Surge in number of companies seeking customs numbers for post-Brexit trade with UK

Revenue says big increase in number of businesses registering

There has been a big rise  in the number of businesses registering for customs numbers to allow them to continue trading with the United Kingdom after it leaves the European Union. Photograph: Charles McQuillan/Getty Images.

There has been a big rise in the number of businesses registering for customs numbers to allow them to continue trading with the United Kingdom after it leaves the European Union. Photograph: Charles McQuillan/Getty Images.

 

There has been a surge in the number of businesses registering for customs numbers to allow them to continue trading with the United Kingdom after it leaves the European Union.

Figures from the Revenue Commissioners show the number of companies registering for Economic Operators Registration and Identification (EORI) numbers increased from 200 in September to 301 in October to 436 in November before falling to 302 in December.

The number of new customs registration numbers issued last year was 2,917, up 12 per cent on 2017.

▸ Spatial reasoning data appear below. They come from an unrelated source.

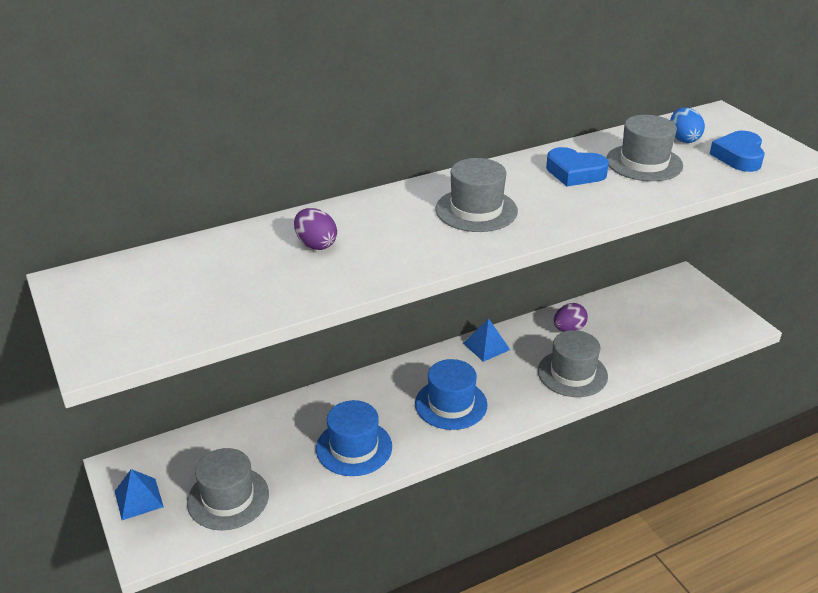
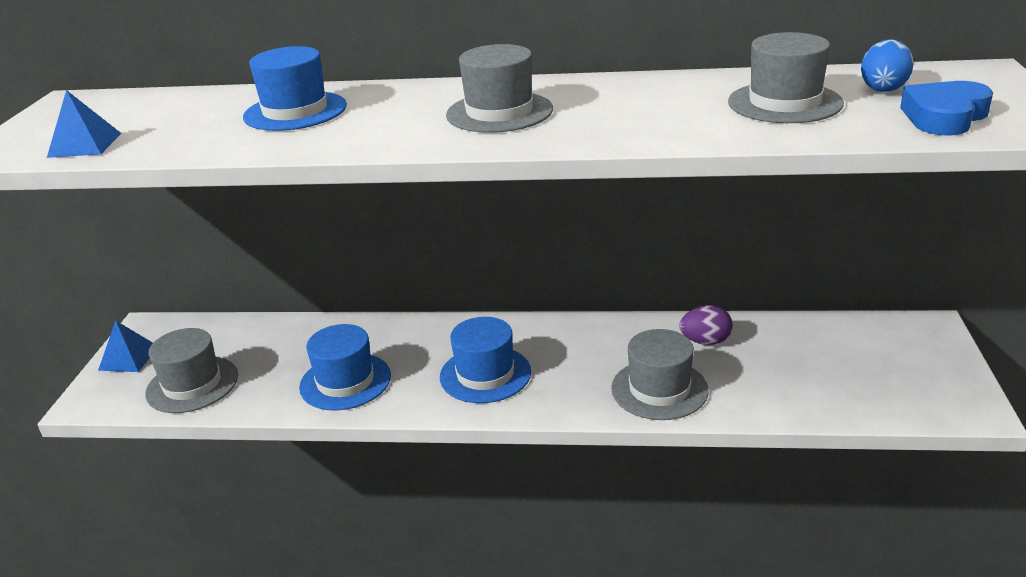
camera: 35 degrees right, 5 degrees down
purple egg [294,208,337,250] -> blue hat [243,46,347,131]
blue pyramid [463,318,510,362] -> blue pyramid moved to [47,90,121,158]
blue heart [546,147,609,186] -> none

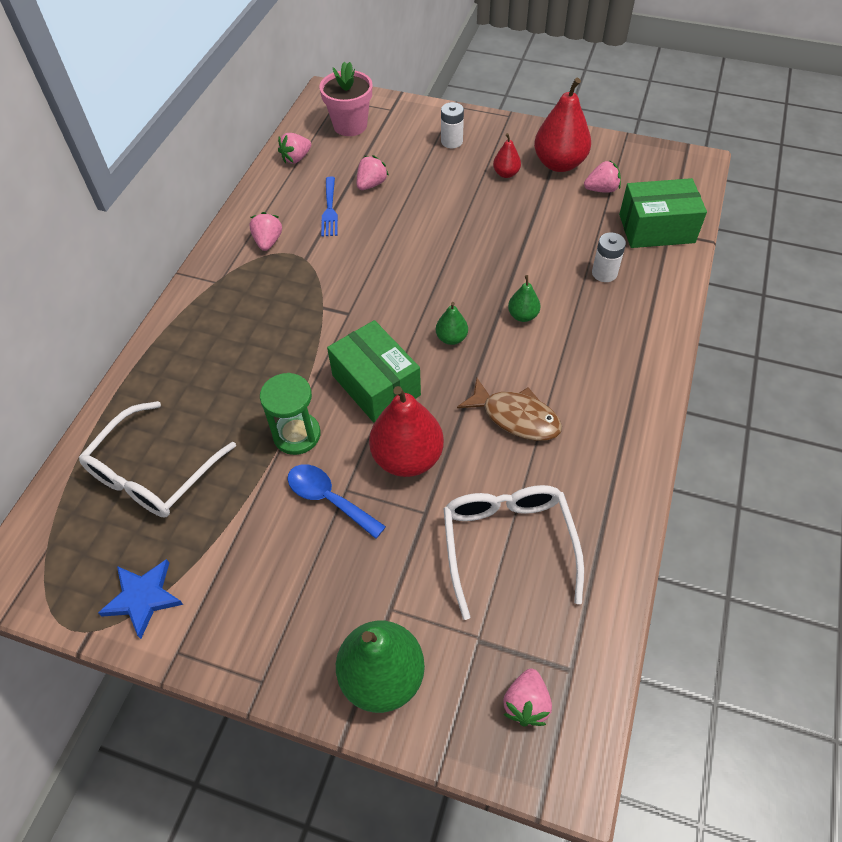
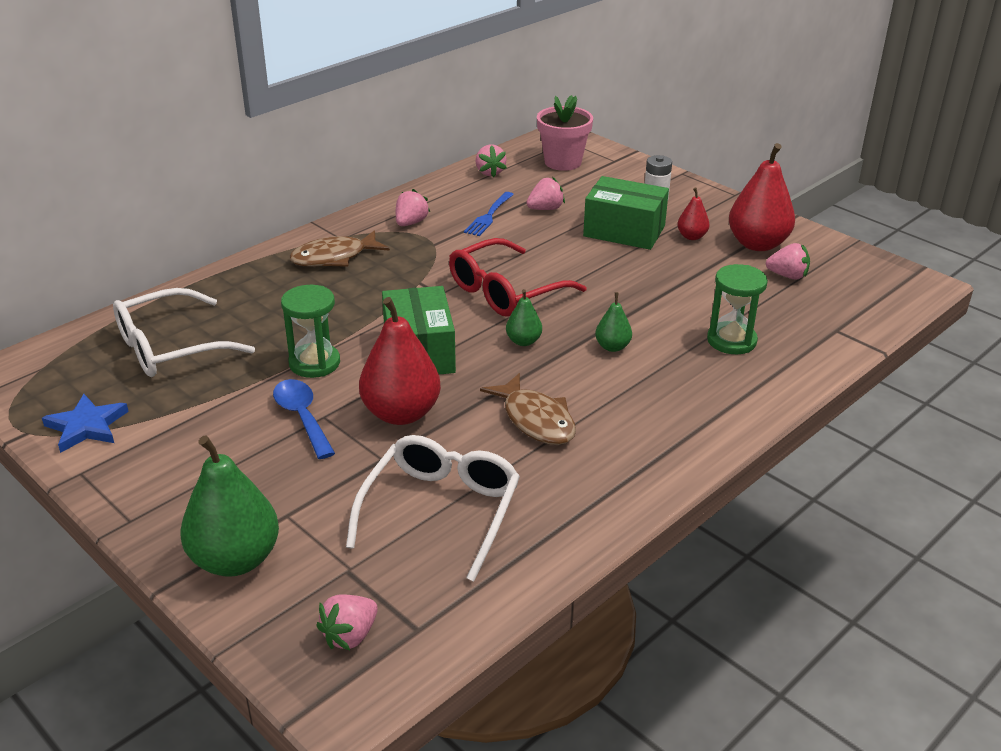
camera: 25 degrees right, 20 degrees down
pink strawberry [278,133,311,163] -> pink strawberry turned 90 degrees counterclockwise [476,144,507,178]
white battery [592,233,626,282] -> green hourglass [707,264,768,354]
green box [619,178,707,248] -> green box moved to [583,176,669,250]
none -> brown fish [289,230,390,267]
none -> red glasses [449,238,587,317]

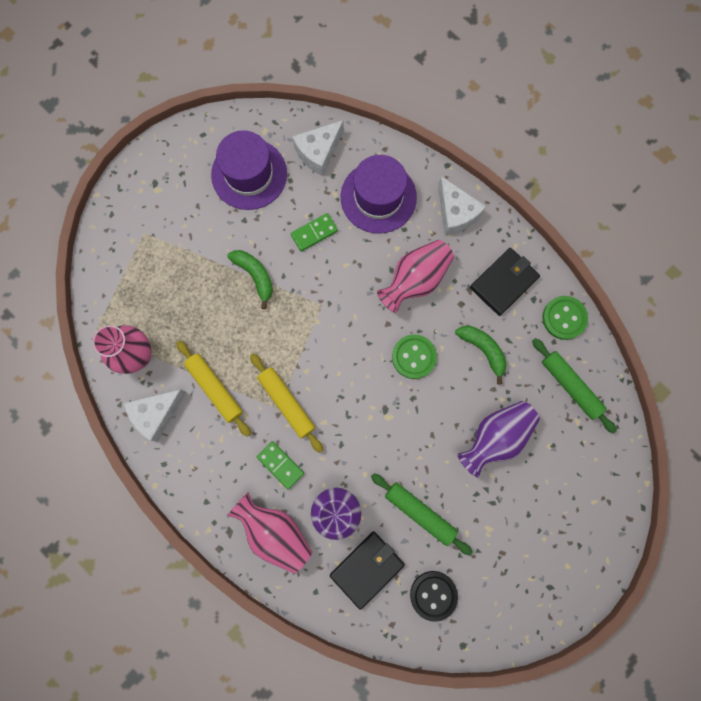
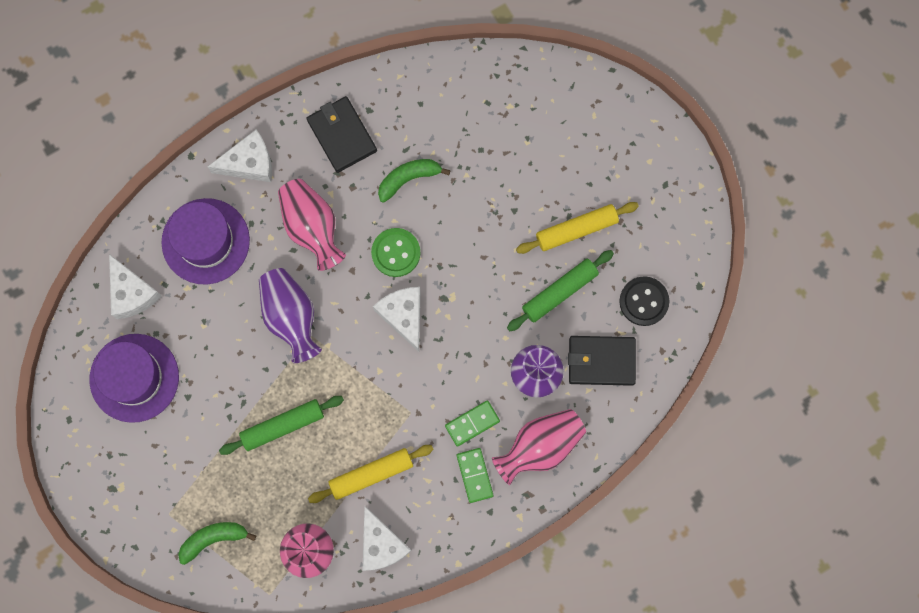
camera: 75 degrees left, 0 degrees up
green banana [227,250,273,309] -> green banana moved to [178,522,257,565]
yellow rolling pin [250,354,323,453] -> yellow rolling pin moved to [516,202,639,254]
green domino [291,213,338,252] -> green domino moved to [457,448,494,503]
black wallet [330,531,405,610] -> black wallet turned 60 degrees counterclockwise [568,336,636,386]
purple vase [457,401,540,478] -> purple vase moved to [259,268,322,363]
green rolling pin [532,338,617,433] -> green rolling pin moved to [219,396,344,455]
green button [542,296,588,340] -> none
none -> white cheese [373,287,420,352]

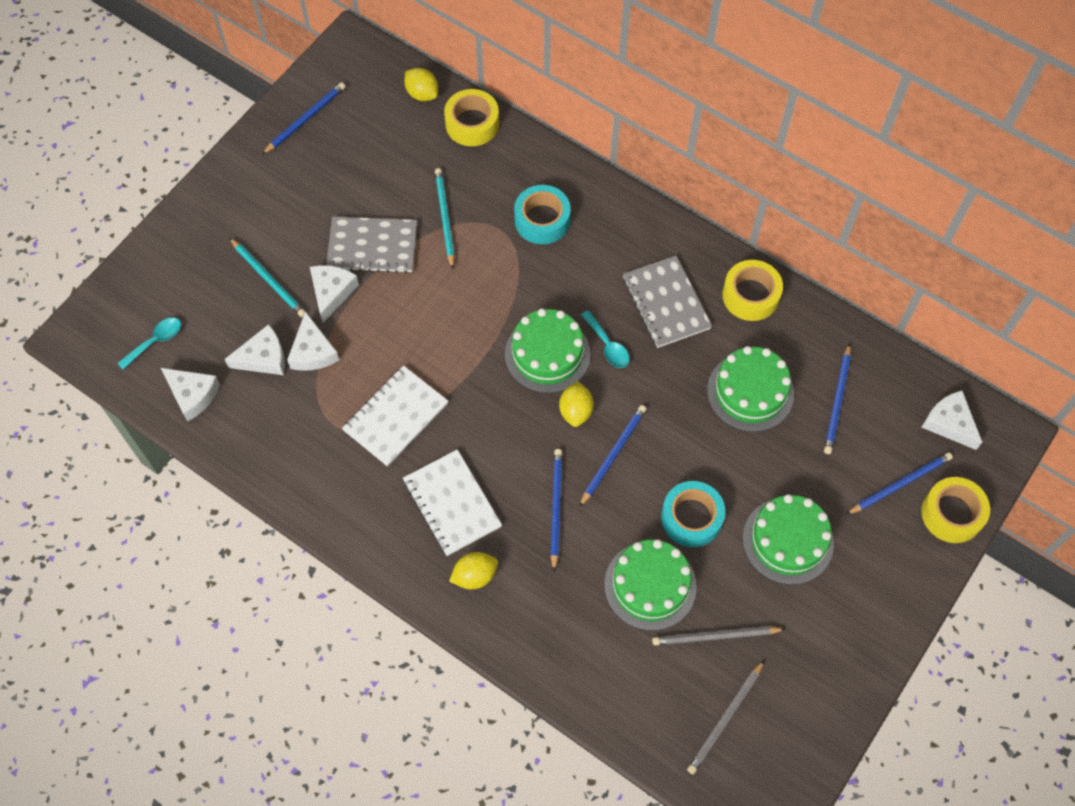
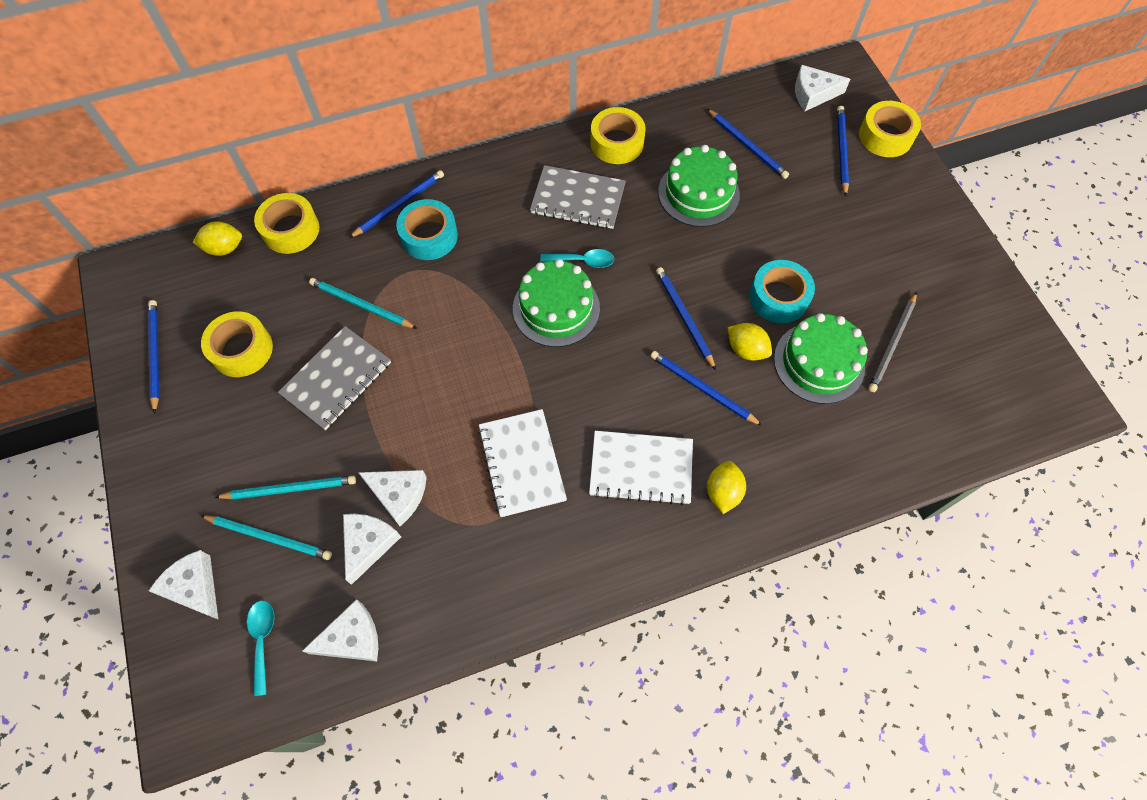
camera: 55 degrees left, 0 degrees up
white cheese [310,265,359,323] -> white cheese moved to [149,550,218,619]
yellow lemon [559,381,594,427] -> yellow lemon moved to [728,323,772,360]
grey pencil [687,660,764,774] -> none
green cake [743,494,834,585] -> none
none -> yellow tape [201,311,273,377]
none -> turquoise pencil [201,515,332,560]
none -> blue pencil [349,170,444,238]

There had been 258 registrations between the start of this month and Tuesday.

‘Customs obligations’

A Revenue spokesman said it has been actively engaging with Government departments, trade representative bodies and individual traders “to ensure they are aware of their customs obligations in order to ensure that the majority of goods continue to move freely through our ports and airports post-Brexit”.

Revenue figures show a near five-fold increase last year in the number of companies applying for a trusted trade status known as Authorised Economic Operator. This allows companies to fast-track the import and export of goods and avoid costly delays at ports and airports.

A total of 76 applications for this status were received last year, though it was only granted in 21 cases. There have already been 10 applications for AEO status this year, almost the same number as for the whole of 2016.

It takes on average four to six months to secure AEO status.

Carol Lynch, a partner in charge of customs and trade at consultants BDO, expects “a huge increase” in EORI registrations given that there are 100,000 businesses intermittently trading with the UK.

“Getting an EORI is relatively quick so this should be done as soon as possible if you want to continue to import and export to and from the UK,”she said.

Revenue Commissioners chairman Niall Cody will tell the Oireachtas finance committee today that it was stepping up its recruitment and training for a possible no-deal Brexit. It plans to have more than 400 additional staff in place by the end of March, almost 50 per cent more than planned by that date in November.

Mr Cody says the Revenue will have its full 600-strong complement of additional staff to be hired to deal with Brexit in place by the end of this year, meeting that target 12 months earlier than planned.